Republicans also lost a challenge to the petitions filed by Colonie justice candidate David Green and Town Board candidate Jessica Mahar. The petitioners, George Scaringe and Michelle DiPiazza, the former Albany County GOP Chair and a relation to the current Colonie GOP chair, respectively, claim Green’s candidacy should be voided because his name appeared on the designating petitions for town judge and Town Board.
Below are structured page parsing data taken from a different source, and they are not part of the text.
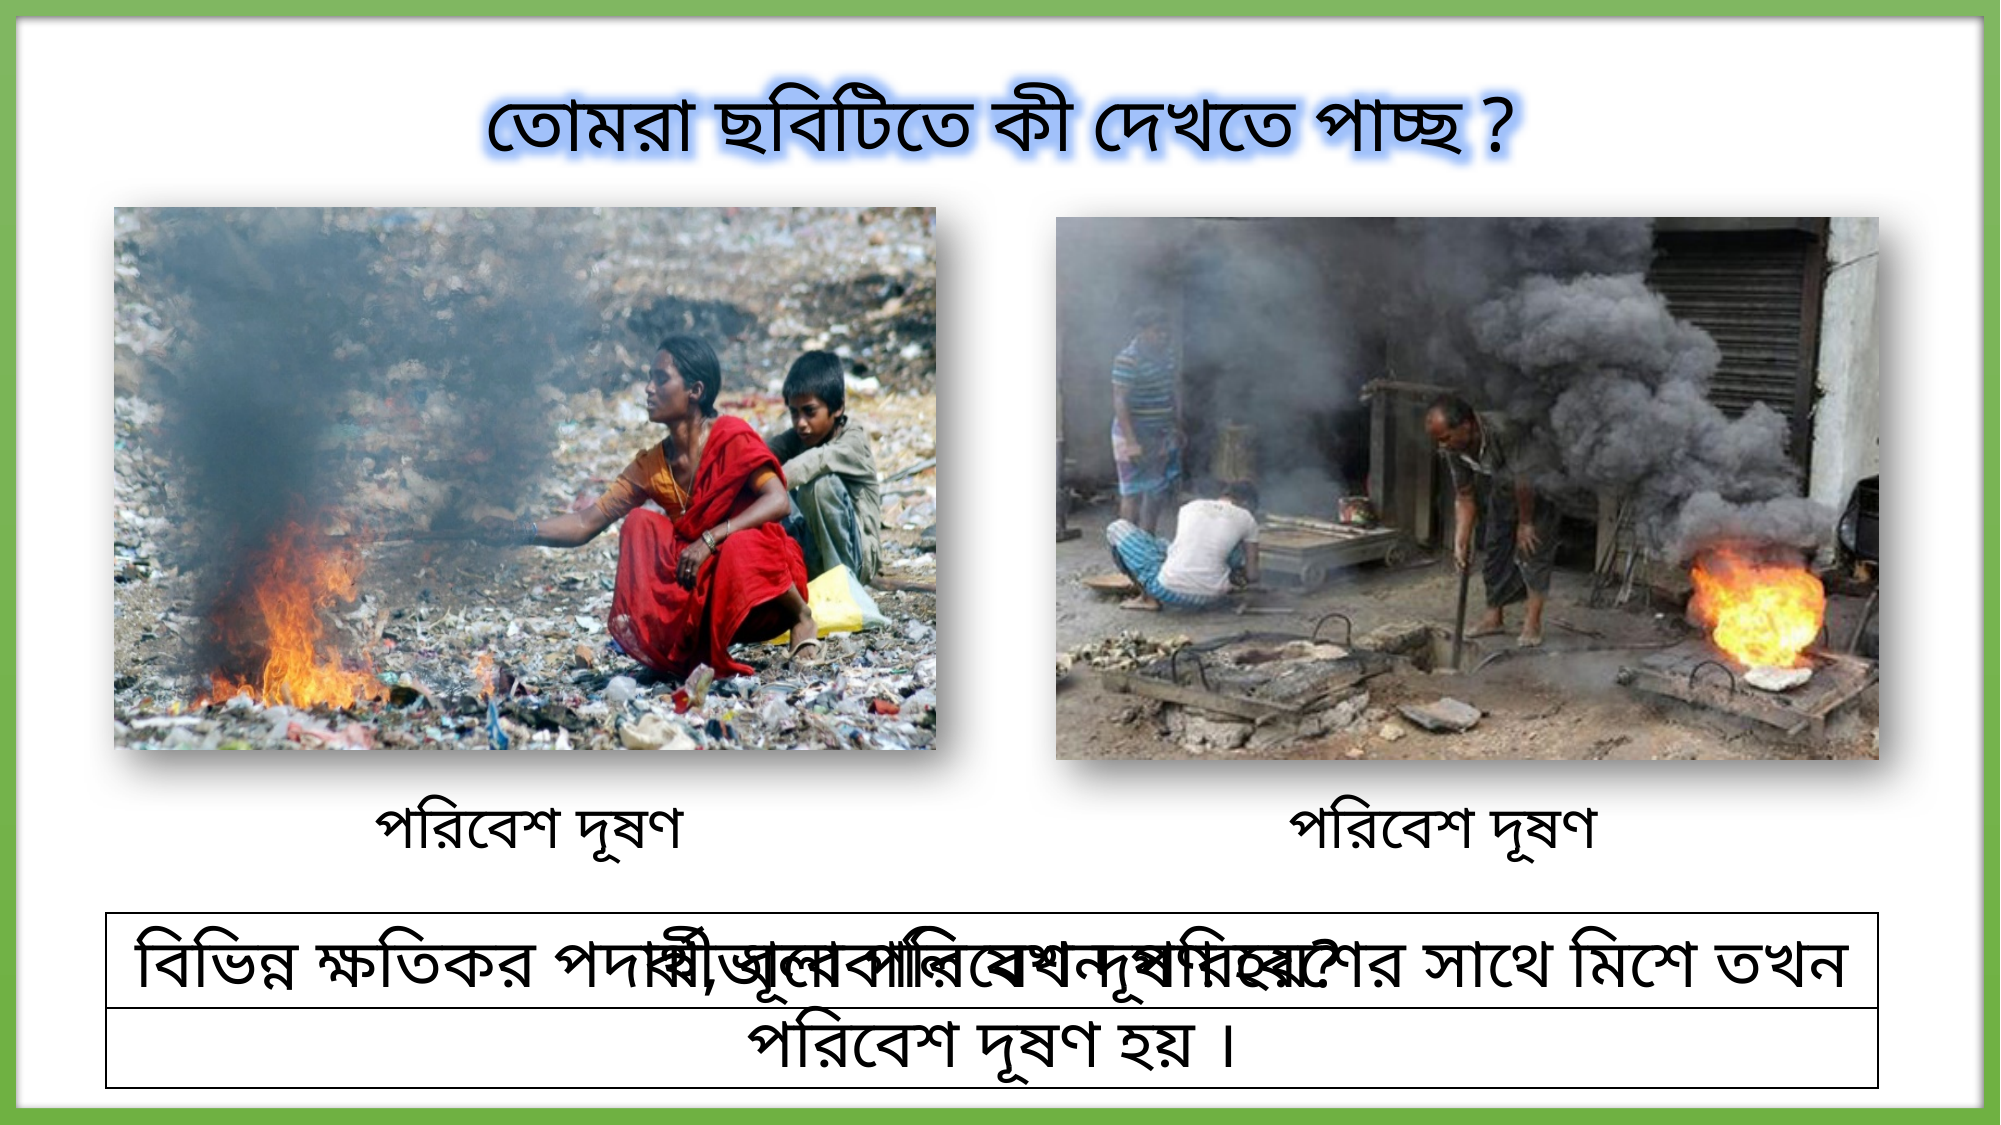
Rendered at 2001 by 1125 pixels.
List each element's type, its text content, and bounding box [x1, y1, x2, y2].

text_box তোমরা ছবিটিতে কী দেখতে পাচ্ছ ? [427, 69, 1573, 175]
text_box পরিবেশ দূষণ [1088, 781, 1798, 868]
text_box পরিবেশ দূষণ [174, 799, 884, 868]
text_box [0, 0, 2000, 1125]
text_box বিভিন্ন ক্ষতিকর পদার্থ, ধূলাবালি যখন পরিবেশের সাথে মিশে তখন পরিবেশ দূষণ হয় । [105, 912, 1879, 1089]
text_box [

He was initially running for a third term on the Town Board but when Judge Peter Crummey stepped down to run for supervisor, Green, who is an attorney, decided to run for the bench. The Democratic-dominated Town Board appointed him to the vacancy last month and he will serve in that capacity until the end of the year regardless of the results in November.
The party picked Mahar as Green’s replacement as a Town Board candidate once Green formally declined the nomination.
In a 10-page ruling, Albany County Judge Richard Platkin wrote that is, in fact, illegal to run for two offices at the same time if winning one would preclude serving in the other. For example Green could not run for town judge and Town Board.
Citing previous case law he wrote “Green’s decision to run for the town justice seat, and the subsequent overlap in circulating designating petitions, occurred as a result of the unexpected vacancy, not the result of fraud.”
And, “having concluded that Green tendered an acceptable justification for his dual candidacies, the challenge to Mahar’s substitution must be rejected.”
The Republican lost a third challenge to the petitions filed by Deborah Zamer, a candidate running to represent the 14th Ward on the Albany City Council.
The lawsuit sought to invalidate the petitions because Zamer, at the direction of Democratic Board of Elections Commissioner Kathleen Donovan, added the word “member” to the petitions as she was about to file them at the board. The original petitions only had “Albany Common Council 14th District.”
Donovan giving Zamer the instructions to modify the petitions was caught on a surveillance camera at the BOE and became part of the lawsuit.
Albany County Court Judge Denise Hartman ruled the petitions valid, though, because the word was not added to confuse or mislead voters and it “did not materially alter the title or designation of office.”
“Respondent should not have hand-added the word ‘member’ on the cover page or the designating petition after the signatures were obtained,” the judge wrote. “But in this instance, respondent Zamer’s addition of the word ‘member’ merely clarified the title, making explicit what was implicit. And there is no evidence the signers were confused or deceived by the alteration.”
Also, the judge wrote, it was not done in surreptitiously but instead done in the open at the front counter of the BOE.
An argument regarding whether or not Zamer should have used “ward” instead of “district” to describe the council’s boundaries was also dismissed by the judge.